(Item position entries)
- - -
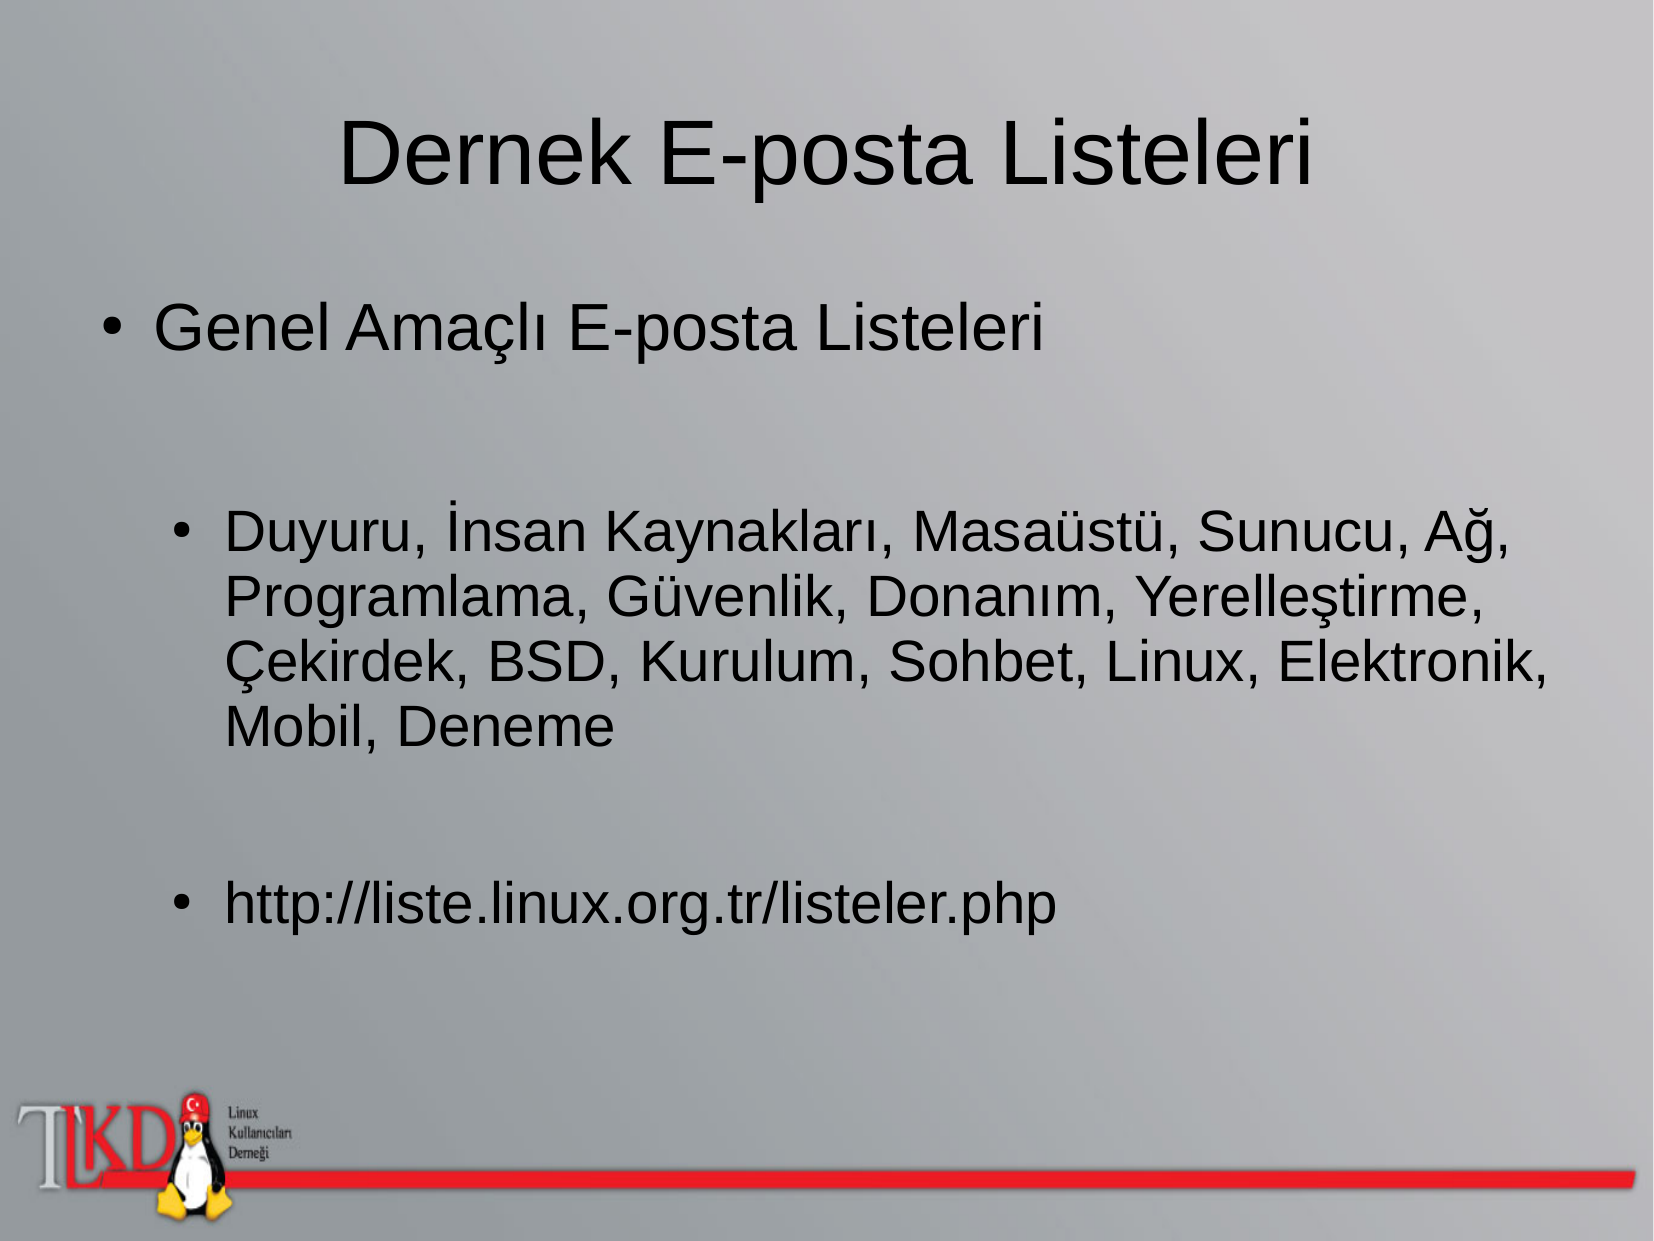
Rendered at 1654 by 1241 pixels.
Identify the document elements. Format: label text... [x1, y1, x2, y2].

picture [0, 0, 1654, 1241]
list Genel Amaçlı E-posta Listeleri Duyuru, İnsan Kaynakları, Masaüstü, Sunucu, Ağ, Programlama, Güvenlik, Donanım, Yerelleştirme, Çekirdek, BSD, Kurulum, Sohbet, Linux, Elektronik, Mobil, Deneme http://liste.linux.org.tr/listeler.php [82, 290, 1571, 1109]
title Dernek E-posta Listeleri [82, 49, 1571, 257]
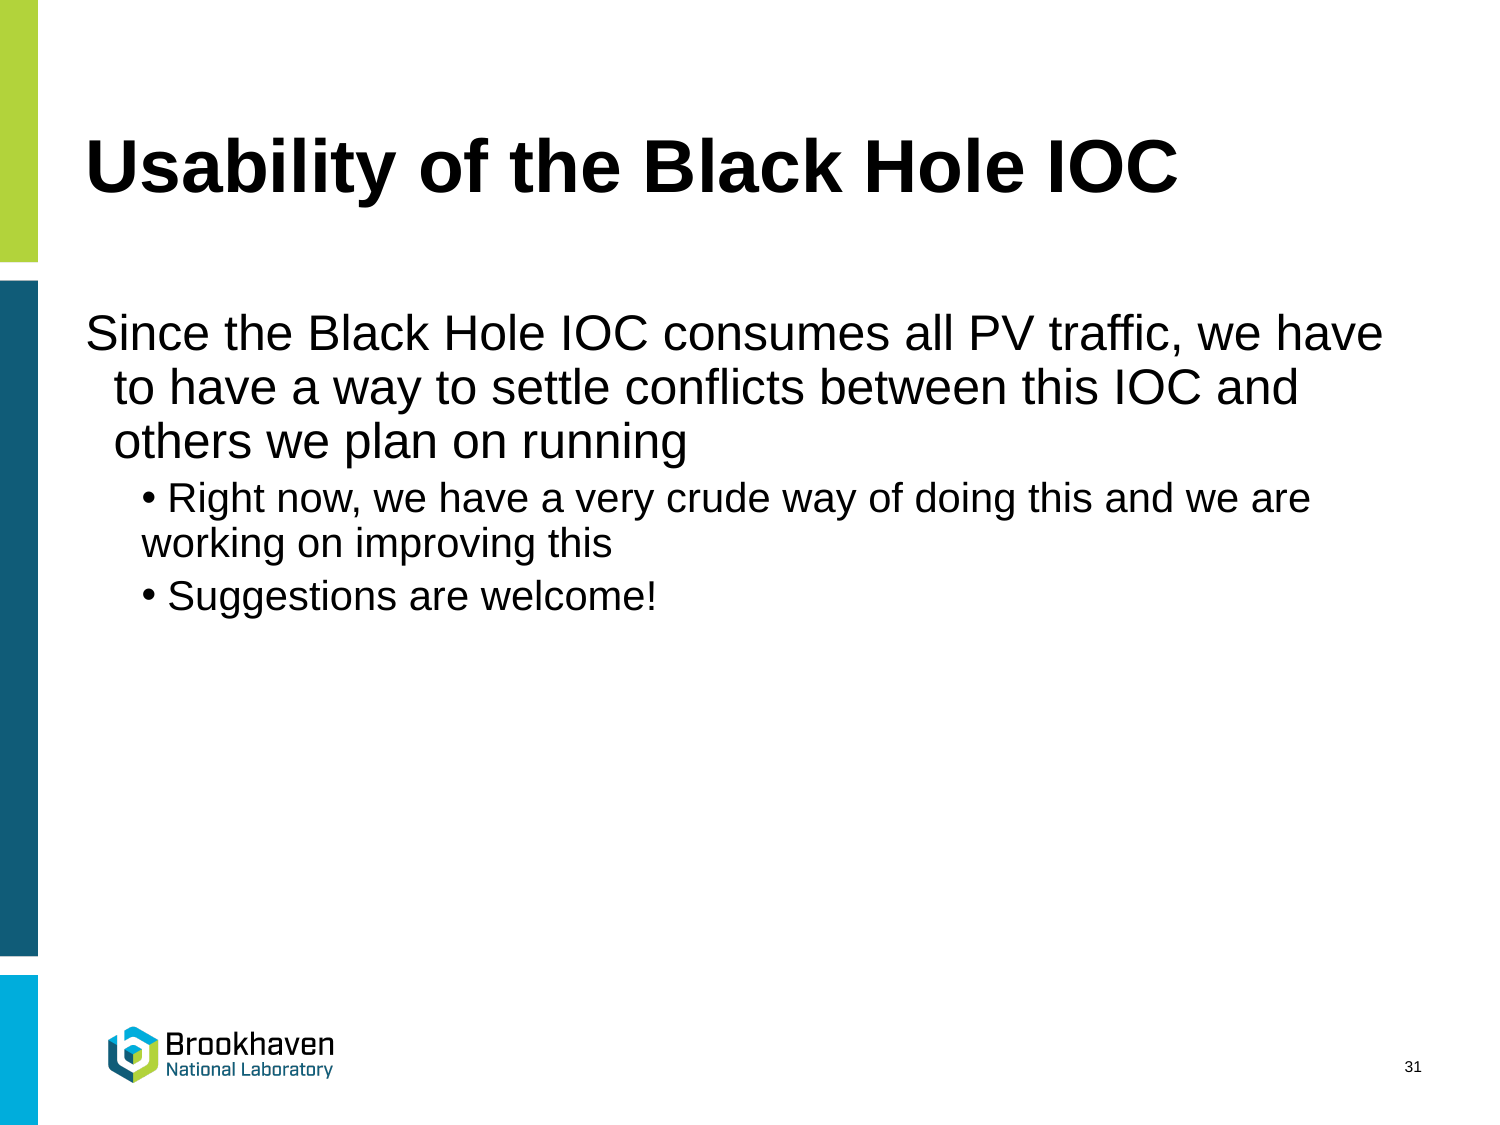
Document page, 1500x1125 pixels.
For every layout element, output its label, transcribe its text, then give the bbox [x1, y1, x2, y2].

list Since the Black Hole IOC consumes all PV traffic, we have to have a way to settle conflicts between this IOC and others we plan on running Right now, we have a very crude way of doing this and we are working on improving this Suggestions are welcome! [70, 299, 1430, 990]
title Usability of the Black Hole IOC [70, 59, 1430, 278]
picture [0, 0, 1500, 1125]
slide_number <number> [1376, 1036, 1430, 1097]
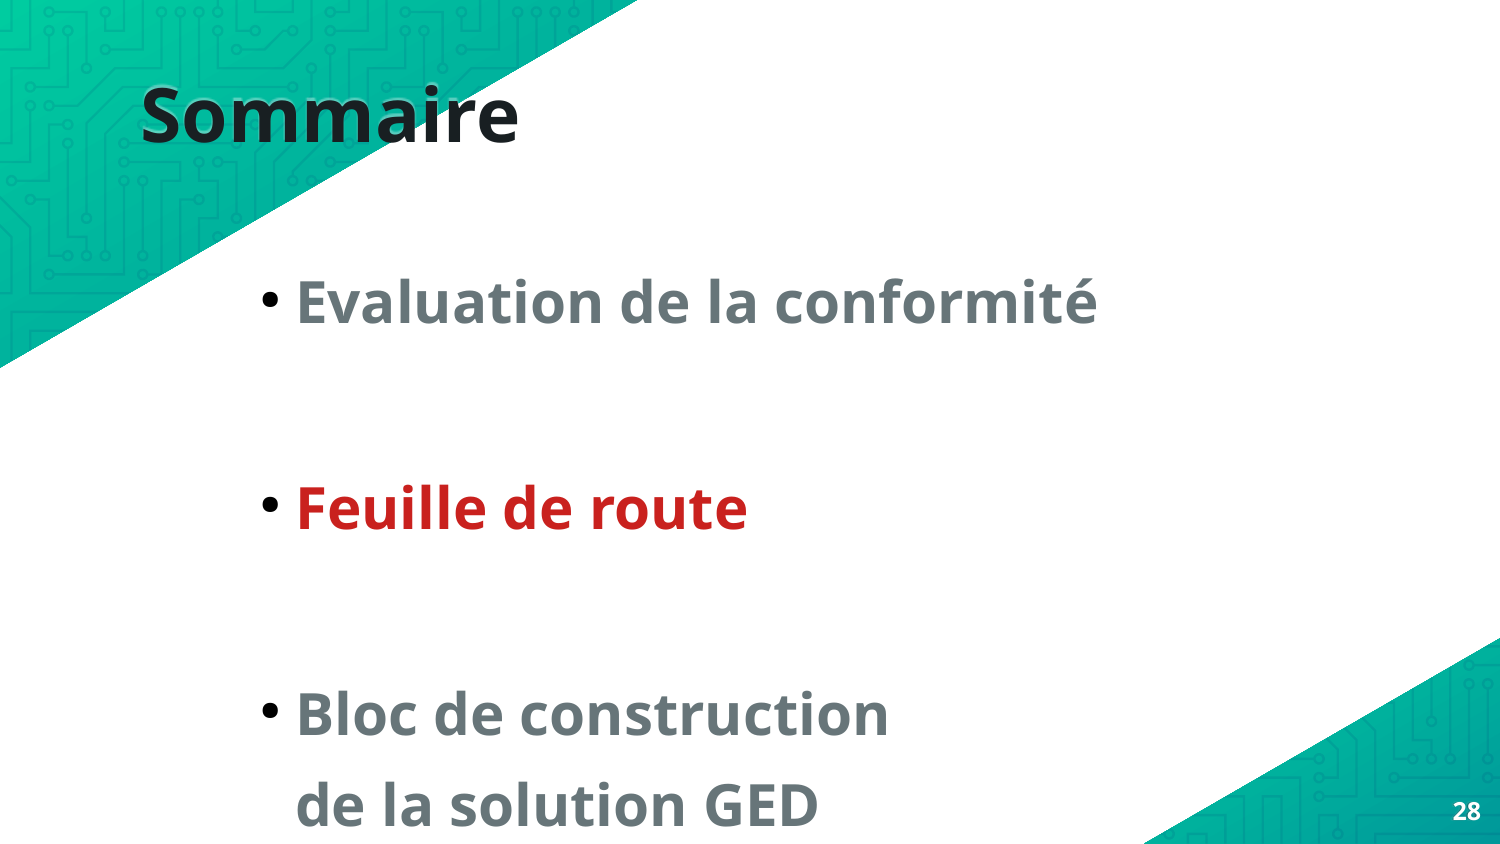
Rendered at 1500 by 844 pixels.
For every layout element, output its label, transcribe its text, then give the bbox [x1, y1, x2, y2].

list Evaluation de la conformité Feuille de route Bloc de construction de la solution GED [259, 249, 1371, 764]
slide_number <numéro> [1391, 779, 1482, 844]
title Sommaire [140, 78, 1360, 160]
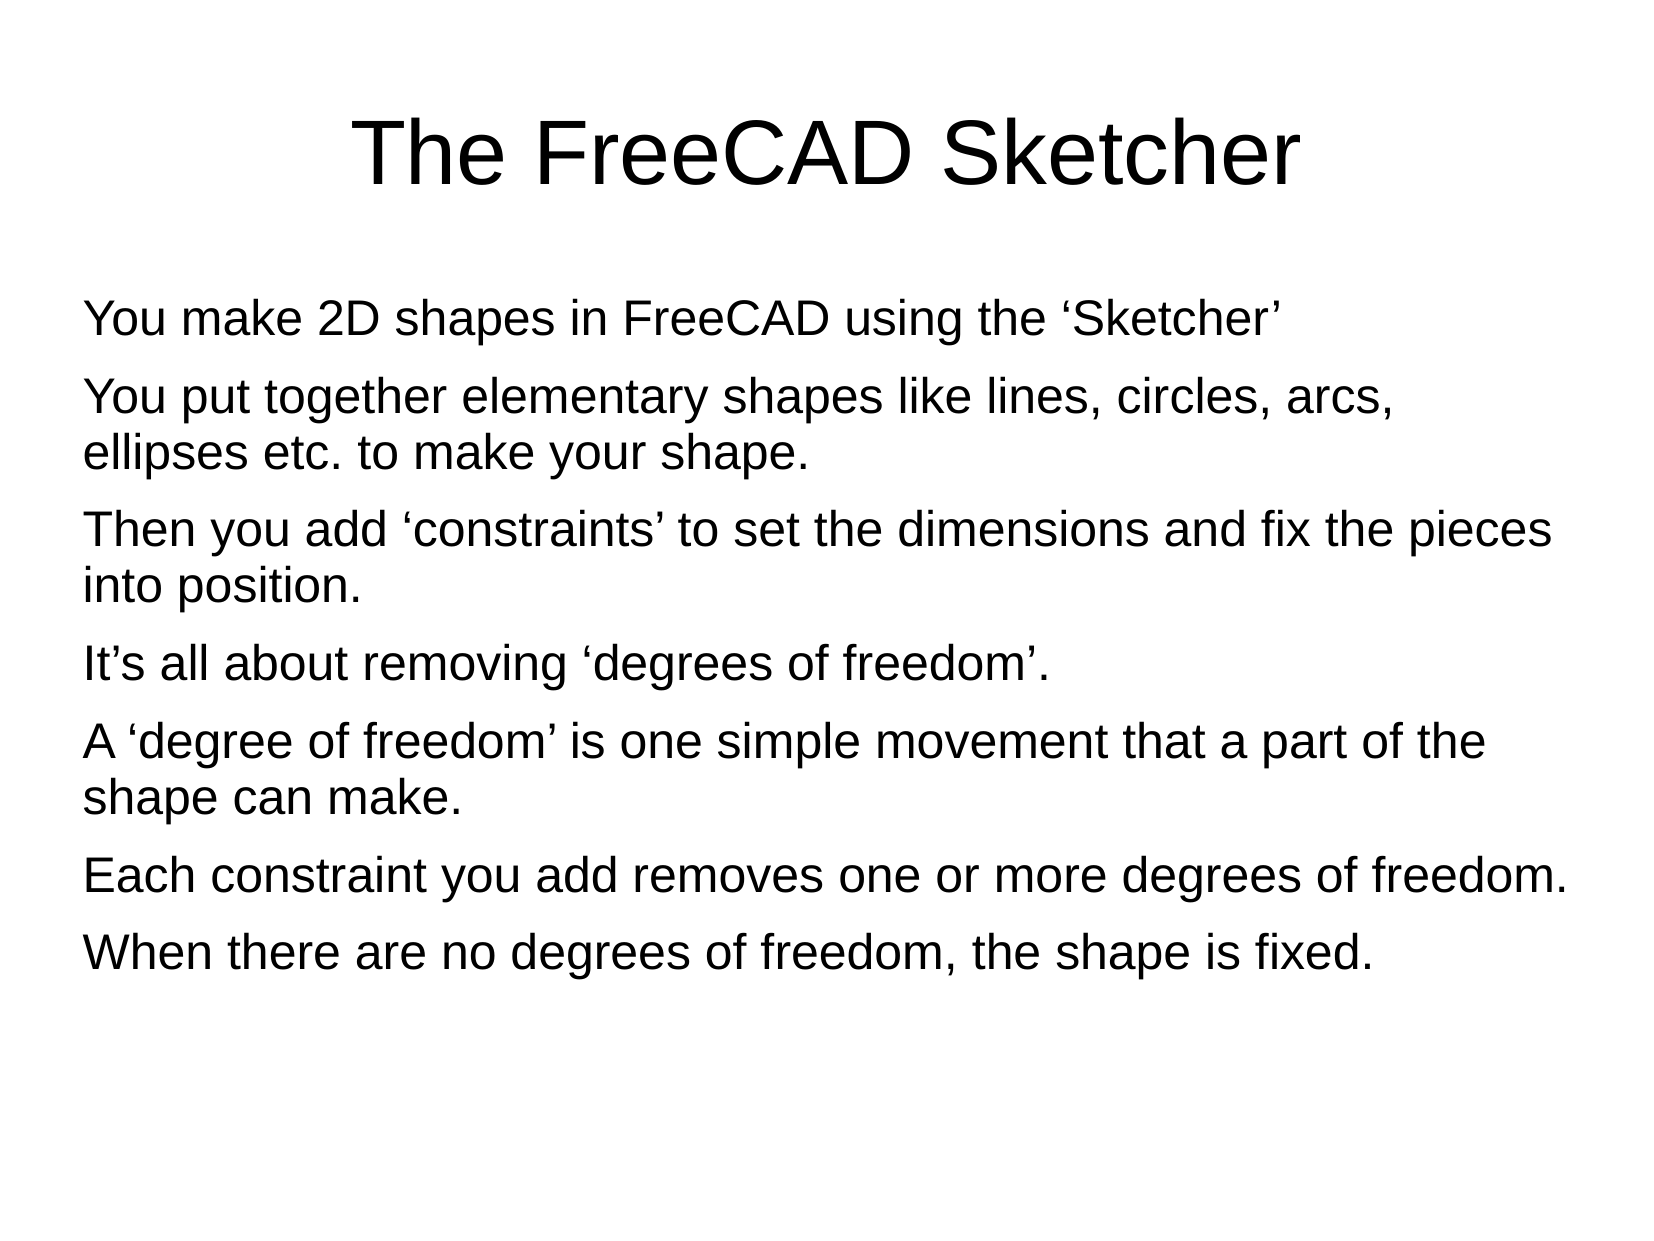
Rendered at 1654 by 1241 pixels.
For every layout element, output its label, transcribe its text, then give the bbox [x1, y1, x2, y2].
- - -
Exercise task:
Rewrite every one of the records above, replacing "transcribe its text" with "copy out its text" wherever it occurs and keeping everything else the same. Leave the pictures out of your answer.

Written solution:
Rendered at 1654 by 1241 pixels.
Identify the document elements. Format: label text... [x1, y1, x2, y2].

picture [0, 0, 1654, 1241]
list Genel Amaçlı E-posta Listeleri Duyuru, İnsan Kaynakları, Masaüstü, Sunucu, Ağ, Programlama, Güvenlik, Donanım, Yerelleştirme, Çekirdek, BSD, Kurulum, Sohbet, Linux, Elektronik, Mobil, Deneme http://liste.linux.org.tr/listeler.php [82, 290, 1571, 1109]
title Dernek E-posta Listeleri [82, 49, 1571, 257]
Document page, 1500x1125 pixels.
For every layout element, output its label, copy out its text, then give the bbox [x1, y1, x2, y2].

list Since the Black Hole IOC consumes all PV traffic, we have to have a way to settle conflicts between this IOC and others we plan on running Right now, we have a very crude way of doing this and we are working on improving this Suggestions are welcome! [70, 299, 1430, 990]
title Usability of the Black Hole IOC [70, 59, 1430, 278]
picture [0, 0, 1500, 1125]
slide_number <number> [1376, 1036, 1430, 1097]
Rendered at 1500 by 844 pixels.
For every layout element, output its label, copy out its text, then give the bbox [x1, y1, x2, y2].

list Evaluation de la conformité Feuille de route Bloc de construction de la solution GED [259, 249, 1371, 764]
slide_number <numéro> [1391, 779, 1482, 844]
title Sommaire [140, 78, 1360, 160]
Rendered at 1654 by 1241 pixels.
For every layout element, output its label, copy out its text, then give the bbox [x1, y1, x2, y2].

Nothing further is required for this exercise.